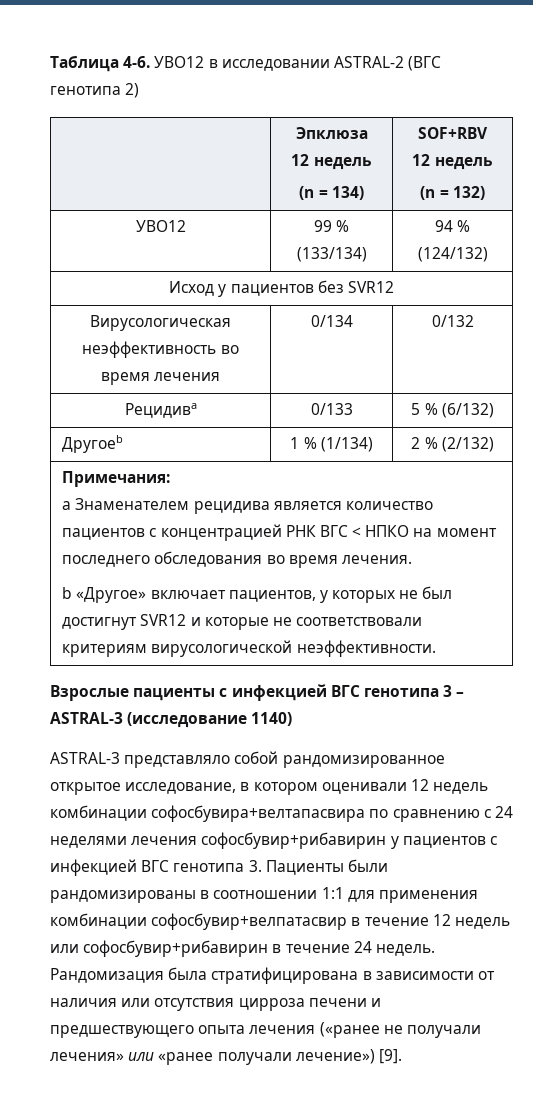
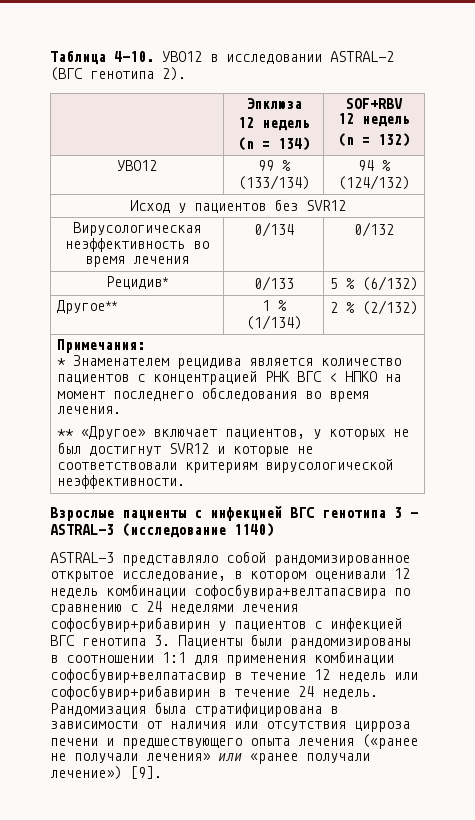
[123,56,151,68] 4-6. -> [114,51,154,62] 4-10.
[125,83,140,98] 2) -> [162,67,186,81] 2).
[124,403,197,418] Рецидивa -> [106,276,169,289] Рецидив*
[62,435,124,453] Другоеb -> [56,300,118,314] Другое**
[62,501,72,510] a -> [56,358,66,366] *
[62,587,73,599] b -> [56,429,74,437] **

◇ ◇ ◇ ◇ ◇

Exercise
Please give every line above again word for word, apart from the pictures.

Answer to this problem
[123,56,151,68] 4-6. -> [114,51,154,62] 4-10.
[125,83,140,98] 2) -> [162,67,186,81] 2).
[124,403,197,418] Рецидивa -> [106,276,169,289] Рецидив*
[62,435,124,453] Другоеb -> [56,300,118,314] Другое**
[62,501,72,510] a -> [56,358,66,366] *
[62,587,73,599] b -> [56,429,74,437] **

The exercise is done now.